FDP-Kandidat Meyer sah das Problem mehr im "viel zu geringem Angebot am Wohnungsmarkt". Nicolaus Fest forderte, "Bürokratie abzubauen" und die Innenstadtlagen "wesentlich" zu verdichten: "Die Leute wollen nicht weit draußen wohnen."
Tim Renner bezeichnete die Annahme, dass hauptsächlich Sozialmieter mit Wohnberechtigungsscheinen (WBS) vom Mangel an preisgünstigem Wohnraum betroffen seien, als "Irrtum". Vielmehr gebe es besonders große Probleme "bei denen, die nicht WBS-berechtigt sind" – wenn das Einkommen also zwar etwas über der Bemessungsgrenze liege, die Wohnungssuchenden aber trotzdem nicht in der Lage seien, hohe Preise zu zahlen.

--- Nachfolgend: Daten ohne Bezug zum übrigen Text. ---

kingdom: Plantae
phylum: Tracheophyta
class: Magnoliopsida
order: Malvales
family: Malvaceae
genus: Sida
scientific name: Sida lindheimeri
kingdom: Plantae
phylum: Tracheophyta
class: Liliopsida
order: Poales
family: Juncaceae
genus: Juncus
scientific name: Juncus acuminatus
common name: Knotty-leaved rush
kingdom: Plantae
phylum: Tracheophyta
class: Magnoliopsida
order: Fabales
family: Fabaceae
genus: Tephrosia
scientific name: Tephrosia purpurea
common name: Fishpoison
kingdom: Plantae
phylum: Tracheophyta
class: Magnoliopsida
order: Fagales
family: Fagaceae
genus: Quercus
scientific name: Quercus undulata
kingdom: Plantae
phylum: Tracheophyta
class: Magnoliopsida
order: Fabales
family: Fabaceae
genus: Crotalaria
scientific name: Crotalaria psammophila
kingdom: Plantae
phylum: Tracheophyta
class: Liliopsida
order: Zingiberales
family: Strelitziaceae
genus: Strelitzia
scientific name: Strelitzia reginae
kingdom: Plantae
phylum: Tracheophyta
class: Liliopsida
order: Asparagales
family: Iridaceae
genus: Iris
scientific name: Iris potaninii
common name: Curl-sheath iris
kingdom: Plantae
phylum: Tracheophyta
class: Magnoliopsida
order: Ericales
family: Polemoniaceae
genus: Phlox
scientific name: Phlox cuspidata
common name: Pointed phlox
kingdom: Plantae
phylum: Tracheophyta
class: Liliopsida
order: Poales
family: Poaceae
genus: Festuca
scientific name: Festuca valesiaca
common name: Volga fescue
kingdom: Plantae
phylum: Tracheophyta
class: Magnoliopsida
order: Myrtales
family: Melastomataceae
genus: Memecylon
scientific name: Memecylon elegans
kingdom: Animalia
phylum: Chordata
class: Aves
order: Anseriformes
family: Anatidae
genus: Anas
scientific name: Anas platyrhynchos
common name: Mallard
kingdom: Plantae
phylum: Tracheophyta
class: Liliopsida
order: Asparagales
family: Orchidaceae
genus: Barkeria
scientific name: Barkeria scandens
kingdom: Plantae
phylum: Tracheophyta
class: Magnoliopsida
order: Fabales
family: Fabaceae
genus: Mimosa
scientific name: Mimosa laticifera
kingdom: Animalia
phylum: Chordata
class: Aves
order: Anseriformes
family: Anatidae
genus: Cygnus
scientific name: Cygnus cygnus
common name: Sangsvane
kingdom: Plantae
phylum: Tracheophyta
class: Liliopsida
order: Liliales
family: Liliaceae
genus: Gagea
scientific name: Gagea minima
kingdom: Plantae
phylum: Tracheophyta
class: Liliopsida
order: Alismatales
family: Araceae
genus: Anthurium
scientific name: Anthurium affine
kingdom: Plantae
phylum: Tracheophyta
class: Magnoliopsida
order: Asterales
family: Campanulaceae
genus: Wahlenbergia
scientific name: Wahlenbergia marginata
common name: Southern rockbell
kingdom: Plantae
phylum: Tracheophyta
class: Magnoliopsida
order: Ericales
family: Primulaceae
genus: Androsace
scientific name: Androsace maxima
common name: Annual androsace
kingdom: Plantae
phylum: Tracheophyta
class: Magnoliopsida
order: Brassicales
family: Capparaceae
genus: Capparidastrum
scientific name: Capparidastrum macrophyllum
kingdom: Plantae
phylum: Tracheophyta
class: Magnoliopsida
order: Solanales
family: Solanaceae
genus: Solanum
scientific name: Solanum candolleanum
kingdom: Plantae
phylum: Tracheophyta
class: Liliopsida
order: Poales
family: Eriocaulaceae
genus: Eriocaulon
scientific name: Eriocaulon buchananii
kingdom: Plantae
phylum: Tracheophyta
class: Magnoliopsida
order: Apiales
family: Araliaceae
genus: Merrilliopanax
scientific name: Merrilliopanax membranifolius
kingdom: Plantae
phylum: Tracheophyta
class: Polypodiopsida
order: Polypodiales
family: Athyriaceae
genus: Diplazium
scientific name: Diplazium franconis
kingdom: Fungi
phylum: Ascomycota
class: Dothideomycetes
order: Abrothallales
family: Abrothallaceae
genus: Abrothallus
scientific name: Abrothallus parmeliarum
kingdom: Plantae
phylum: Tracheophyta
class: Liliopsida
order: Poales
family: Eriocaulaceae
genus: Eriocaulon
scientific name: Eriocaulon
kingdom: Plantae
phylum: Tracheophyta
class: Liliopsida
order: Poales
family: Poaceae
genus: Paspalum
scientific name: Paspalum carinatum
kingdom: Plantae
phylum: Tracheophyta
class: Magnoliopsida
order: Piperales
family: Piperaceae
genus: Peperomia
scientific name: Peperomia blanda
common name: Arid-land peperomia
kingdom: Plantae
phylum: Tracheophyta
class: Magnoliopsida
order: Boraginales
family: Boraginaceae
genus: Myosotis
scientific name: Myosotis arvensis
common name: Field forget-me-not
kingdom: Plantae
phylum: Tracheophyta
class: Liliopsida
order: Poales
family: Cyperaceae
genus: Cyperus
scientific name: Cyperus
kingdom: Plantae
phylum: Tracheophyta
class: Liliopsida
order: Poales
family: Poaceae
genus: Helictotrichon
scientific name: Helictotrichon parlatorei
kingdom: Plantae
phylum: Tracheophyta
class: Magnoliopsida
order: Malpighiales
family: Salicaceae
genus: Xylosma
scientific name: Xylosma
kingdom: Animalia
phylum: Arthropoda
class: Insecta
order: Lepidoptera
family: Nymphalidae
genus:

- Der Diskussionsabend wurde vom Autor dieses Berichts moderiert.
Für den 13. September laden auch der Charlottenburg-Wilmersdorfer Bürgermeister Reinhard Naumann (SPD) und die „Partnerschaft für Demokratie“ zur Diskussion mit Bundestagskandidaten ein (ab 19.30 Uhr im BVV-Saal des Rathauses Charlottenburg). Allerdings sind nur Direktkandidaten der „gegenwärtig im Bundestag vertretenen Parteien“ im Wahlkreis eingeladen, was die AfD und die FDP ausschließt.